* Exercises *
A. Translate this sentence from the passage on schooling into Spanish: "We have reserved for the last, to enumerate what is, perhaps, the most important of all the subjects of instruction."
B. Return the part of the passage on schooling that starts at "We have reserved" and ends at "their school career.", copied without any change.
Selected extract Start Marker
Biography should form an important feature in the course of reading, its subjects being arranged in groups; and the true glory of a Washington, a Bentham, a Stevenson, a Morse, and a Cobden distinguished from the false glare and tinsel of a Louis XIV. and a Marlborough.

Music, both vocal and instrumental, would be taught to all, but only those more gifted by nature would be educated to perform solo. Nearly all persons can be trained to sing part-music pleasantly and intelligently, and to perform moderately on some instrument. The cultivation of the musical faculties harmonizes the mind, and affords a never-failing source of solace and recreation. The attempt to convert all persons into solo performers, and the hypocritical applause with which their discordant notes are indiscriminately greeted, deprives society of the pleasures which part-music well performed would afford, by encouraging all to attempt what they are pretty sure to do badly, to the exclusion of what they would be equally likely to do well.

We have reserved for the last, to enumerate what is, perhaps, the most important of all the subjects of instruction.

To all children, so soon as they can be promoted from the kinder garten—perhaps even to the higher grades therein—instruction in the conditions of human well-being, and in the phenomena and arrangements of social life should be given, and should be continued throughout their school career.
Selected extract End Marker
Data for analysis Start Marker
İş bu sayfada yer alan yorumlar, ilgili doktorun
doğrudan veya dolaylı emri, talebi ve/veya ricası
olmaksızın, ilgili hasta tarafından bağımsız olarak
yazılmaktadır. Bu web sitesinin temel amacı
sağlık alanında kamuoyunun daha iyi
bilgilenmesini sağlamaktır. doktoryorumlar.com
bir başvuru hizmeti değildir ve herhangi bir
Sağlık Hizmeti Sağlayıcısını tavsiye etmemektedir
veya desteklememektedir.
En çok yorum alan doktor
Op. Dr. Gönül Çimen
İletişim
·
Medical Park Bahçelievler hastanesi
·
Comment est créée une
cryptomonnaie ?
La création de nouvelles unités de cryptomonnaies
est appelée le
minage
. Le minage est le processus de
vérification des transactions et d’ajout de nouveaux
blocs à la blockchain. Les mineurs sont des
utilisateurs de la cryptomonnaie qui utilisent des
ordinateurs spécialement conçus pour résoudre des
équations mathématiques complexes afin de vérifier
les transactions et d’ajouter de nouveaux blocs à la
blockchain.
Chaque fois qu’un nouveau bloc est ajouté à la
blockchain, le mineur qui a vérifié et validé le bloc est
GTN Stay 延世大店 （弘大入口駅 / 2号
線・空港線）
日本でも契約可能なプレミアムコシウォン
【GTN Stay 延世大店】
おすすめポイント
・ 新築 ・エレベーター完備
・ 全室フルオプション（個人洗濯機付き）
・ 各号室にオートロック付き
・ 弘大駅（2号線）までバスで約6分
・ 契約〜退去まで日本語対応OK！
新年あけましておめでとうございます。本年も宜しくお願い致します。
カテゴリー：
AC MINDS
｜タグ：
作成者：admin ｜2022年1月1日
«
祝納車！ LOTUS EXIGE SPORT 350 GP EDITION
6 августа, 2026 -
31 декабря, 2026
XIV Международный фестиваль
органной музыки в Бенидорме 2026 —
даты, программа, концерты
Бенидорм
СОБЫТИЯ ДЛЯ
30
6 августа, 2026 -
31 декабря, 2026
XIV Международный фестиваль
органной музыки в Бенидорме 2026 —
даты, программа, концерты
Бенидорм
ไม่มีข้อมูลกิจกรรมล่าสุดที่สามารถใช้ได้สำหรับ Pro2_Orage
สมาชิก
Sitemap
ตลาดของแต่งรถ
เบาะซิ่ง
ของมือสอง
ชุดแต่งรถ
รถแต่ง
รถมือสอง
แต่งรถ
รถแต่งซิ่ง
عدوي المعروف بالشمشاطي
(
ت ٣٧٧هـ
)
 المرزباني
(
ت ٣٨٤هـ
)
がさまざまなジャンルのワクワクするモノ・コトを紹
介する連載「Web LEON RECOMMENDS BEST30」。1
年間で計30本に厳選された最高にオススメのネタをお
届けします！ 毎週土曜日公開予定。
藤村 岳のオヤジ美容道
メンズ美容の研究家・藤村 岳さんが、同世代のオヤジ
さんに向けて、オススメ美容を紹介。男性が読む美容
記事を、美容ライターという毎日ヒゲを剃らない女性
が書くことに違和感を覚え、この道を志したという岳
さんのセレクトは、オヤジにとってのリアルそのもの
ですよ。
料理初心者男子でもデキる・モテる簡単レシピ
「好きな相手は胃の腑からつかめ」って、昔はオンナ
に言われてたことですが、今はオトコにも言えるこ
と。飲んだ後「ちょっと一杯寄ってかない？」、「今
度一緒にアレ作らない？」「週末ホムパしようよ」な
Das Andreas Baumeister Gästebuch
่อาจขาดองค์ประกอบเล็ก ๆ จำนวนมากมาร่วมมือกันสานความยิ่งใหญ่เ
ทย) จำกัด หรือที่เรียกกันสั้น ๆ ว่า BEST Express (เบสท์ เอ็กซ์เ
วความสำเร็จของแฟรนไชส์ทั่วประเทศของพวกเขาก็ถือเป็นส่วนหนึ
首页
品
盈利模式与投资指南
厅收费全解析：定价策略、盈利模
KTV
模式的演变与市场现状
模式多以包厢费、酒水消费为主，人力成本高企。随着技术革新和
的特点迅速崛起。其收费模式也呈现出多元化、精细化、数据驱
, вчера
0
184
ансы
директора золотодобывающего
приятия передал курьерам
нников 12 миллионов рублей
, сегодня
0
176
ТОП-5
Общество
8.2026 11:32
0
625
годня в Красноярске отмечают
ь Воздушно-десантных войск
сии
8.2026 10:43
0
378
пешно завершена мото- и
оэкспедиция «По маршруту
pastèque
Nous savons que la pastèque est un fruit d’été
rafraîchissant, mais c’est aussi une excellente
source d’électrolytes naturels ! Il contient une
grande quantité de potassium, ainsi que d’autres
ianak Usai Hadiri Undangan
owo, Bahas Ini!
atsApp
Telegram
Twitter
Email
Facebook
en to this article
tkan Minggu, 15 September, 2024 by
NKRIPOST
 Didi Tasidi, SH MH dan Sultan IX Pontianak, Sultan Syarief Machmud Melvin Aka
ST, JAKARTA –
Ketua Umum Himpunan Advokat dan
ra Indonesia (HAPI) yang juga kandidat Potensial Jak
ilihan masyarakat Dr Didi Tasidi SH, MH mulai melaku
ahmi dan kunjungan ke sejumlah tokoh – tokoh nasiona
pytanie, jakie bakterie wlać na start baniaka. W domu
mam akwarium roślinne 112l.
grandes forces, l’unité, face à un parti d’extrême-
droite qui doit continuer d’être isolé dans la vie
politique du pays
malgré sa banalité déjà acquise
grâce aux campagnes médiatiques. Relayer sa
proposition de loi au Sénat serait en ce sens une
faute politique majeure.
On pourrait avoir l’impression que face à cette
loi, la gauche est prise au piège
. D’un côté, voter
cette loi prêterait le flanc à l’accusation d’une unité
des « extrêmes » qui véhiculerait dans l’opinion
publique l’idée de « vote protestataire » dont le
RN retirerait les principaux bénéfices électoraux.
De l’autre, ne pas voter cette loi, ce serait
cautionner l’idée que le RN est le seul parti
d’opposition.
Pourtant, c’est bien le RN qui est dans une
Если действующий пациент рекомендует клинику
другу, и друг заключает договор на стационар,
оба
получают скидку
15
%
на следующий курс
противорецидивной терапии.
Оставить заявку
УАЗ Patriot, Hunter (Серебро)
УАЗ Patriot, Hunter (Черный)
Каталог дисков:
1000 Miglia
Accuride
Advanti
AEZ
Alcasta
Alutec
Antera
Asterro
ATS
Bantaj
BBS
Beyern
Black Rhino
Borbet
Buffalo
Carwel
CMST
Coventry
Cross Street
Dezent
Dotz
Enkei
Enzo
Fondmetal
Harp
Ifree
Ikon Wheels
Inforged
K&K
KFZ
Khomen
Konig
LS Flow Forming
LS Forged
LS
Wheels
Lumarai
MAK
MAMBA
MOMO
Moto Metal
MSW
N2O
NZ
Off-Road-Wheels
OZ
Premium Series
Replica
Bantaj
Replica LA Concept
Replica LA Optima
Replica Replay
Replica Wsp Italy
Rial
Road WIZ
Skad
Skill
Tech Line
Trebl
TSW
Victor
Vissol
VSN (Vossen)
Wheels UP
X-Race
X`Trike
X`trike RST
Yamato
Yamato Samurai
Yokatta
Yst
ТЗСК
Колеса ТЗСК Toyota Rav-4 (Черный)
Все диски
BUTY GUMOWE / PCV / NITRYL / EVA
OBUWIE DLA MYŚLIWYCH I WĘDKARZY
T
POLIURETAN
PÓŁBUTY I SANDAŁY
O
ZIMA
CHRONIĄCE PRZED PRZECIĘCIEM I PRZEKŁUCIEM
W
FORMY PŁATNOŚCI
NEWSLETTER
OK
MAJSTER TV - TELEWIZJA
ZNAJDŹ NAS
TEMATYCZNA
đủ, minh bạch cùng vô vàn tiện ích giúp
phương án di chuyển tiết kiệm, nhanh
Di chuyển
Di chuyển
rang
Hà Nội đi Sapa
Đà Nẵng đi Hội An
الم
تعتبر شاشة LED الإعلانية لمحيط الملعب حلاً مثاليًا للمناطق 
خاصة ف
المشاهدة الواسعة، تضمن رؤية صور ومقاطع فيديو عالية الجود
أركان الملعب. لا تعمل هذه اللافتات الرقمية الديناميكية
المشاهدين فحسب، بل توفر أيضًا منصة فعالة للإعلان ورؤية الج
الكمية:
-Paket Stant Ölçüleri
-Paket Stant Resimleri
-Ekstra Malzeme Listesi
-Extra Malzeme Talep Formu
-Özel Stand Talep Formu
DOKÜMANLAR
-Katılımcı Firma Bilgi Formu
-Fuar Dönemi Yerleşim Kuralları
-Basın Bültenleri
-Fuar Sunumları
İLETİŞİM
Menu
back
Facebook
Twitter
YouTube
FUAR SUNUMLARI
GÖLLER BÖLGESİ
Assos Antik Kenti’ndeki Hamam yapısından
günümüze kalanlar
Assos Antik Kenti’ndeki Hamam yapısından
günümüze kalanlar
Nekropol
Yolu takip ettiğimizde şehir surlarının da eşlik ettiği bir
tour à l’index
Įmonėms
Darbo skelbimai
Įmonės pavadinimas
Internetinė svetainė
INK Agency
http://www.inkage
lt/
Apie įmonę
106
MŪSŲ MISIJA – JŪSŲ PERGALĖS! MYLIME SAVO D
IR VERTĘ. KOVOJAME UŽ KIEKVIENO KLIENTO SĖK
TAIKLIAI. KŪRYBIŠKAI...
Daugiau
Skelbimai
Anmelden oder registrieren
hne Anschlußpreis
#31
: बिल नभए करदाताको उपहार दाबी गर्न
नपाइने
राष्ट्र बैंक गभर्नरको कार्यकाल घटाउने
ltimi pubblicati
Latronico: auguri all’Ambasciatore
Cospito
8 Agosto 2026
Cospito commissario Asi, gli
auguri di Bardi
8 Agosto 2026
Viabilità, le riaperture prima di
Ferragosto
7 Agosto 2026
Data for analysis End Marker
* Numbered responses *
A. Hemos reservado para el final enumerar lo que es, quizás, la más importante de todas las materias de enseñanza.

B.
We have reserved for the last, to enumerate what is, perhaps, the most important of all the subjects of instruction.

To all children, so soon as they can be promoted from the kinder garten—perhaps even to the higher grades therein—instruction in the conditions of human well-being, and in the phenomena and arrangements of social life should be given, and should be continued throughout their school career.